Superconductivity in bulk polycrystalline metastable phases of Sb2Te3 and Bi2Te3 quenched after high-pressure–high-temperature treatment

• Published in: Chemical physics letters Vol. 631-632; pp. 97 - 102
• Main Authors: Buga, S.G., Kulbachinskii, V.A., Kytin, V.G., Kytin, G.A., Kruglov, I.A., Lvova, N.A., Perov, N.S., Serebryanaya, N.R., Tarelkin, S.A., Blank, V.D.
• Format: Journal Article
• Language: English
• Published: Elsevier B.V 01.07.2015
• ISSN: 0009-2614; 1873-4448
• DOI: 10.1016/j.cplett.2015.04.056

•Using HPHT treatment we synthesized new m-Sb2Te3 and m-Bi2Te3 metastable phases.•Metastable Sb2Te3 and Bi2Te3 phases possess low-dimensional superconductivity.•The magnetic susceptibility and magnetoresistance indicate topological insulator state.

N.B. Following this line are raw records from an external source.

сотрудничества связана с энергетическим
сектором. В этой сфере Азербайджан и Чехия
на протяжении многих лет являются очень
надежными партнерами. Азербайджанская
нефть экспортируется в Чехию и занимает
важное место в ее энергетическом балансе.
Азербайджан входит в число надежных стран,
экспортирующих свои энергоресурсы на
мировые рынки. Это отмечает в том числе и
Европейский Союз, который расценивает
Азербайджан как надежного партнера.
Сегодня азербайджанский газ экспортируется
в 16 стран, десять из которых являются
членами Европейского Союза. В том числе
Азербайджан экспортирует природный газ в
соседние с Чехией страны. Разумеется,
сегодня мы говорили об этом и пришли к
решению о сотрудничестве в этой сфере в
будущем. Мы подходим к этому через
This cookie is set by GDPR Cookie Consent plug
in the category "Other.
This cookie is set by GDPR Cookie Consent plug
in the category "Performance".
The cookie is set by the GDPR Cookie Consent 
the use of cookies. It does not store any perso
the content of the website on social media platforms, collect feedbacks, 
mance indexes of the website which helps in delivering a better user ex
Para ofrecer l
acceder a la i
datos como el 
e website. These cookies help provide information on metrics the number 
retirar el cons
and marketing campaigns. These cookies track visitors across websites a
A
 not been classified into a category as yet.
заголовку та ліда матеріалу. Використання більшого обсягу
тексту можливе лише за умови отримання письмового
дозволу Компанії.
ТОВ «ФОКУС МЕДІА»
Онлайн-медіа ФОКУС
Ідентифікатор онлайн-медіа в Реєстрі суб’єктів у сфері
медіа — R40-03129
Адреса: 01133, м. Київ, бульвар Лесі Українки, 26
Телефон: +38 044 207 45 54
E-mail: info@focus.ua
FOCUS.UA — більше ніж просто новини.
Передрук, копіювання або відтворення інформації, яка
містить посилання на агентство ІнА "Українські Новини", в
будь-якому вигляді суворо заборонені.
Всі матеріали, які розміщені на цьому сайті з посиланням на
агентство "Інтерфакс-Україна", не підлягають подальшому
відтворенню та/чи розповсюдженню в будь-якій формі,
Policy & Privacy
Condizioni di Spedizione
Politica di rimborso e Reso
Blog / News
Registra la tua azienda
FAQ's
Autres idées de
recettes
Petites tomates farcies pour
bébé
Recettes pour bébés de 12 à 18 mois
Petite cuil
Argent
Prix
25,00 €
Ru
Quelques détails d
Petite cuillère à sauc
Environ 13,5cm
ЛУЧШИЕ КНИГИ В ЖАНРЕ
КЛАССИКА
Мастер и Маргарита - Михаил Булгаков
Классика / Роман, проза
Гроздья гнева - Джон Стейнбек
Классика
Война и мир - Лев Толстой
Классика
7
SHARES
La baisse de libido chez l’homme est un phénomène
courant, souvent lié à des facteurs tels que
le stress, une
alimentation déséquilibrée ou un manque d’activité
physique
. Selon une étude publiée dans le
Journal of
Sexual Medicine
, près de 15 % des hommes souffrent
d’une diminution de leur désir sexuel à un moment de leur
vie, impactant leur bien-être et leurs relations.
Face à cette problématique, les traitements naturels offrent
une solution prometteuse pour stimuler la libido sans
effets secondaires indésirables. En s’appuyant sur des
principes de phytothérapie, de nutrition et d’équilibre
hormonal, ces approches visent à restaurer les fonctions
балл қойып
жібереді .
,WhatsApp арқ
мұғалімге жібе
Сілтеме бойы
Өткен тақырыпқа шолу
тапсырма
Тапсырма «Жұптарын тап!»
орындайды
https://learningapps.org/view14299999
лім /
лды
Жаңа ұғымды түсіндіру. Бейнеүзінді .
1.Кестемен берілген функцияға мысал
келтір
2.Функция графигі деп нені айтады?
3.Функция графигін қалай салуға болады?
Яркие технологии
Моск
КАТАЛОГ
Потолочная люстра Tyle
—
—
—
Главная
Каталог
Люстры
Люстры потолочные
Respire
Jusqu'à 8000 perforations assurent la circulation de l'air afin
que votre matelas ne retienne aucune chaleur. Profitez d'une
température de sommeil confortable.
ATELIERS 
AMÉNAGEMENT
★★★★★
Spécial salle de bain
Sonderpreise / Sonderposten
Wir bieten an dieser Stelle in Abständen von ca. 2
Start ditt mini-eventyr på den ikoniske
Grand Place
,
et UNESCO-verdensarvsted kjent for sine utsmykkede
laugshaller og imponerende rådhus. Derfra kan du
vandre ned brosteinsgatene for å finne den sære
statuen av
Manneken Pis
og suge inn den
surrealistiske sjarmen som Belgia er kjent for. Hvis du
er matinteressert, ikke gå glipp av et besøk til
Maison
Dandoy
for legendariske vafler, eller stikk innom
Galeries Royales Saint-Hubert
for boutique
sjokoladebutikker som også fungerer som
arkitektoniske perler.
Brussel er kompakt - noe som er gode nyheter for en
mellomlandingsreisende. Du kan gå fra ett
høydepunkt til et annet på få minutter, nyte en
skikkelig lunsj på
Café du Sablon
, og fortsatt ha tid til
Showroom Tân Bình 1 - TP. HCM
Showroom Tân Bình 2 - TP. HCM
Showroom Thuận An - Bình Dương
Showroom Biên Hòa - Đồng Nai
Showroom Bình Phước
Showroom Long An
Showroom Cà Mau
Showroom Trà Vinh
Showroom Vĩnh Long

We synthesized bulk polycrystalline samples of metastable phases of Sb2Te3 and Bi2Te3 topological insulators by rapid quenching after a high-pressure–high-temperature treatment at P=3.7–7.7GPa; T=873K and found superconducting transitions with TConset=2K and 6K, respectively. A low critical current value of about 2mA in the metastable Sb2Te3 phase and an absence of the detectable heat capacity effect at the superconducting transition indicated a low-dimensional character of superconductivity. A zero-field magnetic susceptibility cusp and linear positive magnetoresistance indicate a topological insulator state.